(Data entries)
================
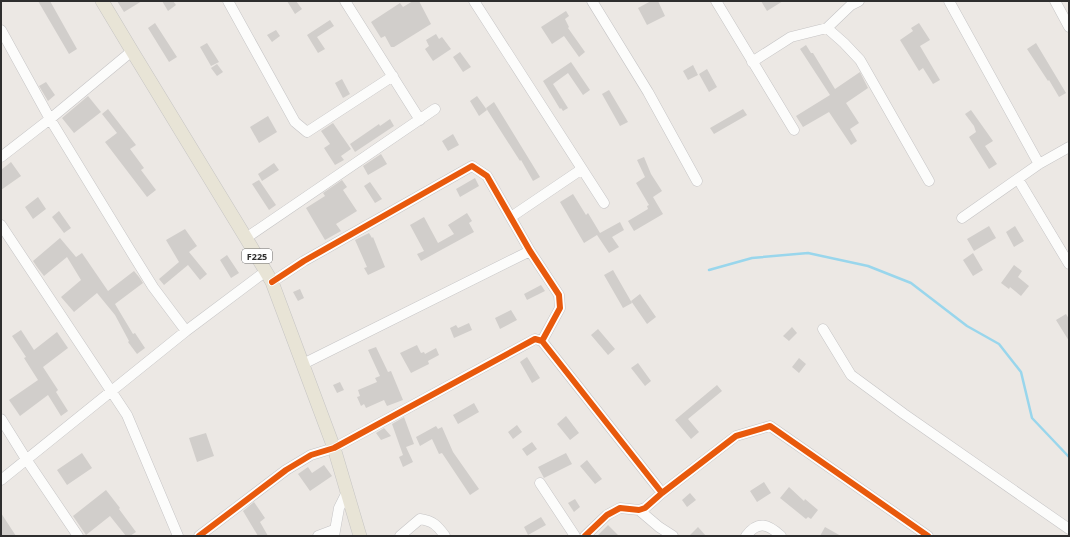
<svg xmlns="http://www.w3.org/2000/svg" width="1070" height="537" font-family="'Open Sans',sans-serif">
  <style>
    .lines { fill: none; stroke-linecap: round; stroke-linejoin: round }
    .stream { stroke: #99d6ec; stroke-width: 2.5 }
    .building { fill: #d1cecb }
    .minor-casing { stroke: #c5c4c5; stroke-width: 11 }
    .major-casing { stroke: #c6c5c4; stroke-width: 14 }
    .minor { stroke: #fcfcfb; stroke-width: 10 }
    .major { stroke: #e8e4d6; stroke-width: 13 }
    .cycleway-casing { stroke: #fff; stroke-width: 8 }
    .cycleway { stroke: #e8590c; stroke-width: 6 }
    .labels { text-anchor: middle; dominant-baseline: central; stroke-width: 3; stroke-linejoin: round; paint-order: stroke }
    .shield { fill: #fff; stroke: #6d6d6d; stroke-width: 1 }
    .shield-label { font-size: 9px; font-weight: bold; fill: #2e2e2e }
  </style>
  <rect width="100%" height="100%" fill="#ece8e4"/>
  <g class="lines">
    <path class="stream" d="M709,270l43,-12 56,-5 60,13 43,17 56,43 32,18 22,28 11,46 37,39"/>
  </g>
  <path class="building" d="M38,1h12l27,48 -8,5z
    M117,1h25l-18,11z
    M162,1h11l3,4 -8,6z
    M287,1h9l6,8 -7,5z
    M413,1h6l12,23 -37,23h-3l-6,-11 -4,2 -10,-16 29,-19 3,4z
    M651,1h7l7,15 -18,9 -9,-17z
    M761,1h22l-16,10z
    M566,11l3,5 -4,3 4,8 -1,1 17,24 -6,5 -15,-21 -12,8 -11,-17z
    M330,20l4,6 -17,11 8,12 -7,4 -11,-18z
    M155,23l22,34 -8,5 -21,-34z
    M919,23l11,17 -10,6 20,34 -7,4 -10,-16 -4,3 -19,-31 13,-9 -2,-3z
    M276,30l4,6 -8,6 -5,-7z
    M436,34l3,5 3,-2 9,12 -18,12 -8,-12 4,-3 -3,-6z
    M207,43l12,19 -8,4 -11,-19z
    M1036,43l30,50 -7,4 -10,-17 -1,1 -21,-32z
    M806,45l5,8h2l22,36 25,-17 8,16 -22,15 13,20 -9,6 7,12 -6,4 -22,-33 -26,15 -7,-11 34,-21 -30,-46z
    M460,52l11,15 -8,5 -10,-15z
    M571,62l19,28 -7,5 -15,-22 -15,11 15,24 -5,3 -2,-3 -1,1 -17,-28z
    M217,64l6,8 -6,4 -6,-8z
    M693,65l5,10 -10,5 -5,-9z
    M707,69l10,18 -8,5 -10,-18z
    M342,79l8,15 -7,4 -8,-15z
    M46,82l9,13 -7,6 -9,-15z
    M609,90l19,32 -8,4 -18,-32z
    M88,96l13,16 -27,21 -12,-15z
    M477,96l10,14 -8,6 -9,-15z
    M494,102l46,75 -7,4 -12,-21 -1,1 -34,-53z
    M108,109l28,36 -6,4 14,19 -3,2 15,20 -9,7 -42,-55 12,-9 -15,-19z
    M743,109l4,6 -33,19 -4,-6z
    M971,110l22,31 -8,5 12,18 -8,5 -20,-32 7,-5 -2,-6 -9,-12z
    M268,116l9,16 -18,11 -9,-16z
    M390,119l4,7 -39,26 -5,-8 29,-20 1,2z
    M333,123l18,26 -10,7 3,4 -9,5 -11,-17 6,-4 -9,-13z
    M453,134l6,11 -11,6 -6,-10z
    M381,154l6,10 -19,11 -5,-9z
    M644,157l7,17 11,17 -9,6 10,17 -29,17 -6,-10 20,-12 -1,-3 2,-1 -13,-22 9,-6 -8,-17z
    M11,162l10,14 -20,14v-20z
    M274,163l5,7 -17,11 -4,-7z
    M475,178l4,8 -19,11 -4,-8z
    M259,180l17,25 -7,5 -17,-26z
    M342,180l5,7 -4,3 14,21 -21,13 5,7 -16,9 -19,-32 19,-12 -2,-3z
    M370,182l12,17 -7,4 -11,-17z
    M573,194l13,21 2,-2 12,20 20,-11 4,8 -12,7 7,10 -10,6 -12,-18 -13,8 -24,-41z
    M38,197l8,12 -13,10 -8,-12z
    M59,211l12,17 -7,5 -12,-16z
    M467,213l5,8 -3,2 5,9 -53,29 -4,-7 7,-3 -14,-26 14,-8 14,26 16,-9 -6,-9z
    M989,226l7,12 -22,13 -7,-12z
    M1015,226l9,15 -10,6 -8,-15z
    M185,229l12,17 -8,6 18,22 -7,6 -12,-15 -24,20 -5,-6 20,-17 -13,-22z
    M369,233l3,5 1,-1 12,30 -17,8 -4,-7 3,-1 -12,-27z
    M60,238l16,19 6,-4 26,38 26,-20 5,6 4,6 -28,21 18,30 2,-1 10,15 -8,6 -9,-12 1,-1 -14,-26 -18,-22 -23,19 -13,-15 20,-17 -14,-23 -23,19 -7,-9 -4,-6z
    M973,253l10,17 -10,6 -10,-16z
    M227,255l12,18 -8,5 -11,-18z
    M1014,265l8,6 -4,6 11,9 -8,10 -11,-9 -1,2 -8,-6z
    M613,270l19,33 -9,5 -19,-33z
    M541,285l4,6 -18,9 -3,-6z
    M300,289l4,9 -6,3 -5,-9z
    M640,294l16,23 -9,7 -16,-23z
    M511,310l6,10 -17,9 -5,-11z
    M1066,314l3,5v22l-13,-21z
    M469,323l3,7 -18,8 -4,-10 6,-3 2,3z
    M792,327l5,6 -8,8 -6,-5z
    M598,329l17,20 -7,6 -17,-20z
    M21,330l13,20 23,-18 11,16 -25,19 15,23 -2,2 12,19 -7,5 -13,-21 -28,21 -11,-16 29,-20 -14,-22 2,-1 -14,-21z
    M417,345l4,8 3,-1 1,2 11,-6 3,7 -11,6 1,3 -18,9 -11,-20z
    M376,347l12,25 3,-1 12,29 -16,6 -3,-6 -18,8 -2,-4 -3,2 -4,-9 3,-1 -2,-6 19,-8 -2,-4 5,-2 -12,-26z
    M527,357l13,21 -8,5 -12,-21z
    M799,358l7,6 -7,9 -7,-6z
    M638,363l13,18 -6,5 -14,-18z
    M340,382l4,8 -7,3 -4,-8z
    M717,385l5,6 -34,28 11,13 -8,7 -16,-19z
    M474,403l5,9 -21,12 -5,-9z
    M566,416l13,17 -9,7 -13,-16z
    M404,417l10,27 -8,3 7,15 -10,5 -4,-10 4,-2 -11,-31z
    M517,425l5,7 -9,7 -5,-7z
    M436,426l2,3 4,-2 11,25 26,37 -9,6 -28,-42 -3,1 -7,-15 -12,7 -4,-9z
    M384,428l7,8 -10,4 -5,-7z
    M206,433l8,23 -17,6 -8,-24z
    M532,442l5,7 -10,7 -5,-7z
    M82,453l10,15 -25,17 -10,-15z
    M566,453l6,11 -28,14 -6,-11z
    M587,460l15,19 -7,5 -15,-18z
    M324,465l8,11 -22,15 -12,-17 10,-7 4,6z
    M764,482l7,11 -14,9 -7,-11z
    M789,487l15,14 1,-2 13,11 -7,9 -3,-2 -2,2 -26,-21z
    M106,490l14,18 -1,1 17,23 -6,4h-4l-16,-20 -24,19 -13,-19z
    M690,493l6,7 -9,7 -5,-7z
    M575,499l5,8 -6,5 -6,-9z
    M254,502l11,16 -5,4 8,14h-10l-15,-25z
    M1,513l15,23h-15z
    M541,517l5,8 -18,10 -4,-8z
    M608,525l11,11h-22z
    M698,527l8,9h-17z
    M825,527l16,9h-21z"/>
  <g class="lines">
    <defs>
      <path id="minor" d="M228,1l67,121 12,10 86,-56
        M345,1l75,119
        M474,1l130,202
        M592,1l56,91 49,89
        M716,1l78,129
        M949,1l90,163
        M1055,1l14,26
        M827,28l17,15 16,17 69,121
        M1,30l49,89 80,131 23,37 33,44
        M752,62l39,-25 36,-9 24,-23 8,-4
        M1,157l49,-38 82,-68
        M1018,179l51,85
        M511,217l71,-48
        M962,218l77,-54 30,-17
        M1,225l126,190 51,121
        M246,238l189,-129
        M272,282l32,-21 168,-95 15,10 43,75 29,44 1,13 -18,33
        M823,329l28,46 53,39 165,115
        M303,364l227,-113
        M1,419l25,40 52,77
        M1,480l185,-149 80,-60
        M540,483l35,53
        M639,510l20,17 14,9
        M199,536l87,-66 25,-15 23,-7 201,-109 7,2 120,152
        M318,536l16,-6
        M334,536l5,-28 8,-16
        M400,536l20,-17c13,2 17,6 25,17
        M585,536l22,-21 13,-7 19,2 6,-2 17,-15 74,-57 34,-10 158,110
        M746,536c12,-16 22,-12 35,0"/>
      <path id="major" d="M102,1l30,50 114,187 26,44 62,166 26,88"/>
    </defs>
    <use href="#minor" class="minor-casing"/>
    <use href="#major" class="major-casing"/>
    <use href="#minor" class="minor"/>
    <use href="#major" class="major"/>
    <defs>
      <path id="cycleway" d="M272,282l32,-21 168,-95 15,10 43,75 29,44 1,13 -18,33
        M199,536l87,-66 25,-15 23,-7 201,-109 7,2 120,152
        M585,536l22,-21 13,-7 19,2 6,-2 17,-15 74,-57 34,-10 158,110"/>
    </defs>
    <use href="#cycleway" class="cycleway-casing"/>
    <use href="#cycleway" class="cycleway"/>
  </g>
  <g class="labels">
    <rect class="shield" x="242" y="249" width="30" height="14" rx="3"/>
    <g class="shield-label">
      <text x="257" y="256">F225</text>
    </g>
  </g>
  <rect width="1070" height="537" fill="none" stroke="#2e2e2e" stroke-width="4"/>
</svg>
================
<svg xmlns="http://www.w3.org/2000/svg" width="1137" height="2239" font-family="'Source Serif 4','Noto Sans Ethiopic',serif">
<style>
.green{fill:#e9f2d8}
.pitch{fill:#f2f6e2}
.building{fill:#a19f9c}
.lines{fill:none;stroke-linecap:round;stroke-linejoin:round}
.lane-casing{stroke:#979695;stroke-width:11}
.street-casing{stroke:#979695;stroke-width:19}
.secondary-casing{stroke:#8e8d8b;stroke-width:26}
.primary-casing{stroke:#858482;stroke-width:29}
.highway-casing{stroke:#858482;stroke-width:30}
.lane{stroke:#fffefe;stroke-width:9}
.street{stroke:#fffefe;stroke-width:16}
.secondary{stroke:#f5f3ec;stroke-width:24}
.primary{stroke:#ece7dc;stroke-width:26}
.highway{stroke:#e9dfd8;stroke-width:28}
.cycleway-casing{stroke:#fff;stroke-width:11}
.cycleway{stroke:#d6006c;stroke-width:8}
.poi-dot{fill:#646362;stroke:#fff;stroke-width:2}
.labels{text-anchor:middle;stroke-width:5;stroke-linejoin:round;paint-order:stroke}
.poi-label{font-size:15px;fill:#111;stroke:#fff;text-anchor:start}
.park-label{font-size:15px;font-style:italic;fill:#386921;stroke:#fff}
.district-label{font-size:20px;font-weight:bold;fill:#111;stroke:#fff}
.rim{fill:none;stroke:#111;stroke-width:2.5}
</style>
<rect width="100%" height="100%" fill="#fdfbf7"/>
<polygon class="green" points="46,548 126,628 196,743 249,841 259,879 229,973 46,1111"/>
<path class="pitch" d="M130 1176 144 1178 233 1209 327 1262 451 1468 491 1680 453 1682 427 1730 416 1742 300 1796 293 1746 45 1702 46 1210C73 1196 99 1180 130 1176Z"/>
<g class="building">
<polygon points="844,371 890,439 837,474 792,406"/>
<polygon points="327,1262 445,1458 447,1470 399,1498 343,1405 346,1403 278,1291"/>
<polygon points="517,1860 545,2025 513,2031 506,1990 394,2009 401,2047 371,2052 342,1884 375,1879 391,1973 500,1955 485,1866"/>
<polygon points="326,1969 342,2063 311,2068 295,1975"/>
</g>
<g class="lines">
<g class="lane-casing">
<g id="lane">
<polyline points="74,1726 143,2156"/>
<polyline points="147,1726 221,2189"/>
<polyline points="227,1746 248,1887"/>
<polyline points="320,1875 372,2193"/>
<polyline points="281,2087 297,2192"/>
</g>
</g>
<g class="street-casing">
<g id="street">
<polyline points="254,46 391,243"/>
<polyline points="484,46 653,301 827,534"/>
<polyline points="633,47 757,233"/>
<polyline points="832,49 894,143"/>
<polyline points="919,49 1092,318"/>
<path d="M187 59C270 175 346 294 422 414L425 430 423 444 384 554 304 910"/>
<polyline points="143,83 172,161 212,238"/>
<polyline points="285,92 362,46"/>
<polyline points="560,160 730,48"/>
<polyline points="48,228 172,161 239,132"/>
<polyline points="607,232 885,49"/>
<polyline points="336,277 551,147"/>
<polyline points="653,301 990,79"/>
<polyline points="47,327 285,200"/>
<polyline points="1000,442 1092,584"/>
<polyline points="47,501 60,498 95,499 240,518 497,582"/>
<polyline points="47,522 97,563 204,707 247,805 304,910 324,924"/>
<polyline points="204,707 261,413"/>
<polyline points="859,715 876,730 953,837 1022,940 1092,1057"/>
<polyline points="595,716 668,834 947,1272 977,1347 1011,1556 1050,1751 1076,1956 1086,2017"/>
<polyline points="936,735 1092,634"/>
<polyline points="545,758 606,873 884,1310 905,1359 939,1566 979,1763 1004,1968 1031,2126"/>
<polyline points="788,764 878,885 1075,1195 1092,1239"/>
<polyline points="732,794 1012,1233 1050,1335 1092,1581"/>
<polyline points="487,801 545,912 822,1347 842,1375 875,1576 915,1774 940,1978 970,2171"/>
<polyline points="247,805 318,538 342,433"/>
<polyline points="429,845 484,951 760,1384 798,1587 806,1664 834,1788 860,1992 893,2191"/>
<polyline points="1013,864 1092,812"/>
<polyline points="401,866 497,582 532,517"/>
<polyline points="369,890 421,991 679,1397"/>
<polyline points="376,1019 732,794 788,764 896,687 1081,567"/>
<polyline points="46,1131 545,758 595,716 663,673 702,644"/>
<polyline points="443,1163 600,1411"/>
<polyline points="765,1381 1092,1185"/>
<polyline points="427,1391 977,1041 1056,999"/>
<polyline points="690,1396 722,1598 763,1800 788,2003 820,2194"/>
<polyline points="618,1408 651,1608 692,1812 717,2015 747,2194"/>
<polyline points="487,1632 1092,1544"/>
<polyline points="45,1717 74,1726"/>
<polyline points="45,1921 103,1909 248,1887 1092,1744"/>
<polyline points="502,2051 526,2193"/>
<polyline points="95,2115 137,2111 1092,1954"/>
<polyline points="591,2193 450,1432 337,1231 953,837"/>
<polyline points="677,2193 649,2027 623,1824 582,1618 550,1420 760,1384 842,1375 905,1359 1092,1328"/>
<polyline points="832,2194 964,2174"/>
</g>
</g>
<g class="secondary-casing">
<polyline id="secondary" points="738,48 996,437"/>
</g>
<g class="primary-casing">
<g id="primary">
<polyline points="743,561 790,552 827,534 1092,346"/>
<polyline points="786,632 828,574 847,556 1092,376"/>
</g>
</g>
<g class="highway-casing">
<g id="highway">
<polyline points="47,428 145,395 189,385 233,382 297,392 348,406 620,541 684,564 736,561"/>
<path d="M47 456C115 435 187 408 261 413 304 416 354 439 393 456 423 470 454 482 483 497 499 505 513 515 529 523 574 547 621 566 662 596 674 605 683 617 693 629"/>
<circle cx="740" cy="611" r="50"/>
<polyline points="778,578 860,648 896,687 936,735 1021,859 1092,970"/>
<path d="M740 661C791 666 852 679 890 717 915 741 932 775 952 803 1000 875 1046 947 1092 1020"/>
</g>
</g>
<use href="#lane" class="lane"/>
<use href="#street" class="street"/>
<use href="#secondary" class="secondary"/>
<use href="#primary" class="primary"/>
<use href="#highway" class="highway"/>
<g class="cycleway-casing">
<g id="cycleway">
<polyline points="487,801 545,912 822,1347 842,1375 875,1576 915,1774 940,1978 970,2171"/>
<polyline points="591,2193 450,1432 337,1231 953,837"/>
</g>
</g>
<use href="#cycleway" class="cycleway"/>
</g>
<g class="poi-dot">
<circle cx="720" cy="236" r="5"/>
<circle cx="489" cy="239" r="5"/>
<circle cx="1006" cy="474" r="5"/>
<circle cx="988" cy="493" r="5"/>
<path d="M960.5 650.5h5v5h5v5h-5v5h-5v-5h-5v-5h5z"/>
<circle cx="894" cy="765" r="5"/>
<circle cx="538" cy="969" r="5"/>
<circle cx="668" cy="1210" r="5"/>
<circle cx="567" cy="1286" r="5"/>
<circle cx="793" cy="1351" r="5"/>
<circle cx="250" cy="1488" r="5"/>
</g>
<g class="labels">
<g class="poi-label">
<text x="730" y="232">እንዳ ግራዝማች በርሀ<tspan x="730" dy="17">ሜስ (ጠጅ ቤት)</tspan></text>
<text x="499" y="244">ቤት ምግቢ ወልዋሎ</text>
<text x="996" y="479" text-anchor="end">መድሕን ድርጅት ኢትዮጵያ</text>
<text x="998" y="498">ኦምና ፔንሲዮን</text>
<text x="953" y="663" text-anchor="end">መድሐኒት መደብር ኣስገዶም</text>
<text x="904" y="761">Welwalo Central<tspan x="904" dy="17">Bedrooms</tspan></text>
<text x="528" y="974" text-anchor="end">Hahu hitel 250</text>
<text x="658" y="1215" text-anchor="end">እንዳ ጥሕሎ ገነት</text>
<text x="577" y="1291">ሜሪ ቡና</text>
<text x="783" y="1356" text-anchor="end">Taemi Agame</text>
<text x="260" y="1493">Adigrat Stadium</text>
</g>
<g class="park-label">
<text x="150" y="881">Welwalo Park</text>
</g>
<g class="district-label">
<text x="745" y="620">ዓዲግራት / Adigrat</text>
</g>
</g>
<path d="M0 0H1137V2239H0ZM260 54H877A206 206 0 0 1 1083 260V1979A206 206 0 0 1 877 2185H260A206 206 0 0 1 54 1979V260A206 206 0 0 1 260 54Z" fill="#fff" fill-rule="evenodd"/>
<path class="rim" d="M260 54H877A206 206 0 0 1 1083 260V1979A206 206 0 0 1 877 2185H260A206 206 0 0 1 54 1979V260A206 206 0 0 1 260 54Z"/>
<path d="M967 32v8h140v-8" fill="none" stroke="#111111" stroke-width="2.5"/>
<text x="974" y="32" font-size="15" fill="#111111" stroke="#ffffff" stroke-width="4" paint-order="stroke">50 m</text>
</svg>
================
EXERCISE GOAL: In the data above, each line holding "lines" is to be found and copied.

OUTPUT:
    .lines { fill: none; stroke-linecap: round; stroke-linejoin: round }
  <g class="lines">
  <g class="lines">
.lines{fill:none;stroke-linecap:round;stroke-linejoin:round}
<g class="lines">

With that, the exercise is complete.